The Brown Hornet | |
---|---|
Name |
The Brown Hornet |
Voices |
Bill Cosby (Hornet) |
Brown Hornet sequence produced by |
Paul Dini |
"It's not a bird... It's not a bee... It's the BROW-W-N... HOR-NE-E-E-E-T!!"
[~narrator's introduction to every episode]
The Brown Hornet is a "show-within-a-show" featured in The New Fat Albert Show beginning in 1979 until 1984. To wit, The Brown Hornet is the title character of a TV show frequently watched by Fat Albert and the rest of the Junkyard Gang. The Brown Hornet vignette replaced the Junkyard Band songs from the earlier episodes of Fat Albert and the Cosby Kids.
While Hornet himself did not appear in the movie, a long-sleeved shirt with a graphic of him is seen being worn by Bill throughout the whole movie, as well as a Brown Hornet comic book Bill is seen holding in one scene.
About The Brown Hornet[]
The Brown Hornet is an intergalactic superhero who travels throughout the cosmos in his barely-functioning spaceship shaped like a giant bee, and is assisted by Tweeterbell, a small robot/computer, and Stinger, his beefy sidekick. Hornet's facial features are similar to that of Bill Cosby, his creator.
Hornet is very confident in his own powers and abilities, as he is able to effortlessly defeat every ne'er-do-well who crosses his path, and in so doing teach valuable life lessons to the villain, and also to the viewers which, though initially ambiguous, are remembered and clearly applied to whatever situation Fat Albert or the others are dealing with in the same episode. His dialogue is highly enunciatory, even when talking with his own crew.
Appearance[]
Hornet wears a predominantly off-yellow superhero costume (shirt, shorts and boots) with a orange belt, white gloves, black domino mask, and a short yellow cape tied around his neck. He travels throughout the cosmos in his barely-functioning spaceship, which is shaped like a giant bee complete with wings.
Stinger[]
Stinger (voiced by Lou Scheimer) is the Brown Hornet's "trusty pal". He is somewhat dimwitted, but is almost always at his boss' side no matter what. Stinger is overweight with a mustache and muttonchop sideburns. His costume is primarily pink (shirt, shorts and boots), except for his yellowish-white cap and red cape which, like Hornet's cape, is tied around his neck. Stinger also wears a black domino mask.
Tweeterbell[]
Tweeterbell (voiced by Erika Scheimer) is the Brown Hornet's other assistant. Though she resembles a small transistor radio, she is actually an anthropomorphic robot. Except for her legs, arms and light blue eyes, Tweeterbell is all white with white gloved humanlike hands and white wheels for feet. She wears a small yellowish-orange cape and an orange knit floppy hat that just loosely sits on top of the corner of her head, and like Stinger and Hornet, she too wears a domino mask.
"Episode" formula[]
At the beginning of each episode, viewers are reminded of the end of a previous but never seen story, in which Hornet and Stinger are "hopelessly trapped" in some outlandish predicament. But in each episode, using Hornet's super powers, he and Stinger, according to the narrator, "naturally escaped unharmed". The episode then rejoins the heroes "as they face an even worse threat".

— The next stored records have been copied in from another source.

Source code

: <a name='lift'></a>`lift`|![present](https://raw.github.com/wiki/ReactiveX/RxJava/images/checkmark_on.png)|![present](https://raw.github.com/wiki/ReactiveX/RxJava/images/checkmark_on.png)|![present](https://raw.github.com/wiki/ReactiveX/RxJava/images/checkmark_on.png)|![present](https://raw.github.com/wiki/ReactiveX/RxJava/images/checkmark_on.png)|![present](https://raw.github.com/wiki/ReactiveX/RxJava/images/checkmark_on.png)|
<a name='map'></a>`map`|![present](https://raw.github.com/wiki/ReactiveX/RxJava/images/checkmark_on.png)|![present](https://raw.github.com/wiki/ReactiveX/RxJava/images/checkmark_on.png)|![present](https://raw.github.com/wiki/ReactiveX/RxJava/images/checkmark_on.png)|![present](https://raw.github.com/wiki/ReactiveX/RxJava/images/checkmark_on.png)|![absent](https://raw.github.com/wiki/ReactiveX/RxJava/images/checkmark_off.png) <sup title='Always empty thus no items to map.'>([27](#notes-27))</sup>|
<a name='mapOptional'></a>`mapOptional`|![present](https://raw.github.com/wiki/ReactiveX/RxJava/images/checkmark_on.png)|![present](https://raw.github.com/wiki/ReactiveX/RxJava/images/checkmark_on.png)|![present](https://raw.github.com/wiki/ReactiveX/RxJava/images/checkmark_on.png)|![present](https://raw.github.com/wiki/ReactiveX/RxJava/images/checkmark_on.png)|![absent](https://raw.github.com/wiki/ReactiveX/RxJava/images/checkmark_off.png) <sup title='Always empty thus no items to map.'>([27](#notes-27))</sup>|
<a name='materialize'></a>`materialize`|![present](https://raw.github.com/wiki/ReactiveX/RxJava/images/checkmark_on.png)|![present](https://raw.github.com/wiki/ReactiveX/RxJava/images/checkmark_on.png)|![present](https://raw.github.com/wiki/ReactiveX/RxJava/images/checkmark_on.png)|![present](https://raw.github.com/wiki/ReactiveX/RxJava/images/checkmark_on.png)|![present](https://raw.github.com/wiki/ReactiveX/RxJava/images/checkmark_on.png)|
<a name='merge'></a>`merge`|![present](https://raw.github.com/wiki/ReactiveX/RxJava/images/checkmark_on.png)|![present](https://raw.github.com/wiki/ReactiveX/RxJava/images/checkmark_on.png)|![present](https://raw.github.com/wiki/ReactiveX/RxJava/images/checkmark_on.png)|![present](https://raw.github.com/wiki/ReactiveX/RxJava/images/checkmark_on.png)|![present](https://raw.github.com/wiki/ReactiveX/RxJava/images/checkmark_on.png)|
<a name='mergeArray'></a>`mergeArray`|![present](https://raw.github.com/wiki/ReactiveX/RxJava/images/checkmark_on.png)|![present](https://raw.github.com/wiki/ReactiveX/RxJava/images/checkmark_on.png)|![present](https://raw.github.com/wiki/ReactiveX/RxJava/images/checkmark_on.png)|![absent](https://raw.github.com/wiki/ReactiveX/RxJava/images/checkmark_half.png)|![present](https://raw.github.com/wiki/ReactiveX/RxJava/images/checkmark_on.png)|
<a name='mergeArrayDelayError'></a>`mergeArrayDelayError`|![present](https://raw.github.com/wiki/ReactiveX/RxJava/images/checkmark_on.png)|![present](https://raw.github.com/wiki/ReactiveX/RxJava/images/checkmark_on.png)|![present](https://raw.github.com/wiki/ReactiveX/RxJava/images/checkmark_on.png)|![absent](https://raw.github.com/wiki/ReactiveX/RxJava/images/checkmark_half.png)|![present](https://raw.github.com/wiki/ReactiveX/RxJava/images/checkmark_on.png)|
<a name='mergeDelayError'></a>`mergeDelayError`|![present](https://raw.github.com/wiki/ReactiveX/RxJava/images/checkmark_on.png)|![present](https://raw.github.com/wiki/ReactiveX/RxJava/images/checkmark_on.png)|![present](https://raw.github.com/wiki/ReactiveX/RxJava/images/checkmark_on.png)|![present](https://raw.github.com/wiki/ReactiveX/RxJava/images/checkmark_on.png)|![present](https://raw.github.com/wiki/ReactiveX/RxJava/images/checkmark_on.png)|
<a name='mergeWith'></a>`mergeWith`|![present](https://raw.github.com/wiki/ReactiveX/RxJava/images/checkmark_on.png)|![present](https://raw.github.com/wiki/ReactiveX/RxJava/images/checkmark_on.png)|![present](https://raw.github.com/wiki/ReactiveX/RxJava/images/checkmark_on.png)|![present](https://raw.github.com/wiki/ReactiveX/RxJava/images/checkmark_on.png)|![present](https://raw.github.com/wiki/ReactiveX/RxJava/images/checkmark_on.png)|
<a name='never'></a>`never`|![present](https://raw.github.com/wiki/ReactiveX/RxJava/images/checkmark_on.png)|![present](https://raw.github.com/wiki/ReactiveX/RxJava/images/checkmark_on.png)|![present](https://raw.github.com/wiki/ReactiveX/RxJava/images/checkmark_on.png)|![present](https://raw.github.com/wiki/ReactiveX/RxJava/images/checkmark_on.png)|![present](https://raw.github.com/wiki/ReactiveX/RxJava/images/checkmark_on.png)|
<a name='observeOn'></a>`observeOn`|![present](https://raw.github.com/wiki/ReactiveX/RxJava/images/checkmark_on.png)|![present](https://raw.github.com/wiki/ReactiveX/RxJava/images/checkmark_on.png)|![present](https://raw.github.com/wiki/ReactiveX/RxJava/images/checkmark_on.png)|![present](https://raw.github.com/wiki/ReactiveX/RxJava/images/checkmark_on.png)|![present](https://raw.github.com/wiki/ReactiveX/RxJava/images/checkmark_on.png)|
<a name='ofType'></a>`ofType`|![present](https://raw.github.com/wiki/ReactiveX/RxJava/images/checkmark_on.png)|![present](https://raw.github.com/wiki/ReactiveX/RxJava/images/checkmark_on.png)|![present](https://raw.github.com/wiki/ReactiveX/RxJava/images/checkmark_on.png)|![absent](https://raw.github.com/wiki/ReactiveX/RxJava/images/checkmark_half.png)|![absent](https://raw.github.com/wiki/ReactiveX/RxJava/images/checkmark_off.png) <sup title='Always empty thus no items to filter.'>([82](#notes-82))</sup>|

At the end of each episode after Hornet's victory, the three take off in their ship only to encounter yet another bizarre and seemingly inescapable doom, with the narrator teasing, "Will our daring heroes survive their latest, dangerous threat? If so... how??", and then invites viewers to tune in to next week's episode.
Character Inspiration[]
The Brown Hornet was originally inspired by the long-running radio series The Green Hornet. In 1968, Bill Cosby produced a syndicated radio show (sponsored by Coca-Cola) which borrowed heavily from the Green Hornet series. By the time episodes of the New Fat Albert Show began airing, the character was completely revamped while the name "Brown Hornet" remained.
Trivia[]
- Sometime after The New Fat Albert Show first aired in 1979, a few of the episodes produced prior to 1979 had their closing songs removed in favor of a Brown Hornet story at the beginning. Unlike the 1979-85 episodes where the Brown Hornet is often referenced again in the main story, the original episode stories remain intact with no Brown Hornet mention. So far, it's unknown how many episodes were affected, but the few episodes that have circulated in this format were "An Ounce of Prevention", "The Shuttered Window", and "Junk Food". These versions were broadcast on Teletoon Retro and were included on the Time-Life DVDs.
- "Little Girl Found" is the only episode in the 1979-82 run with no Brown Hornet episode, as the kids' TV set was stolen.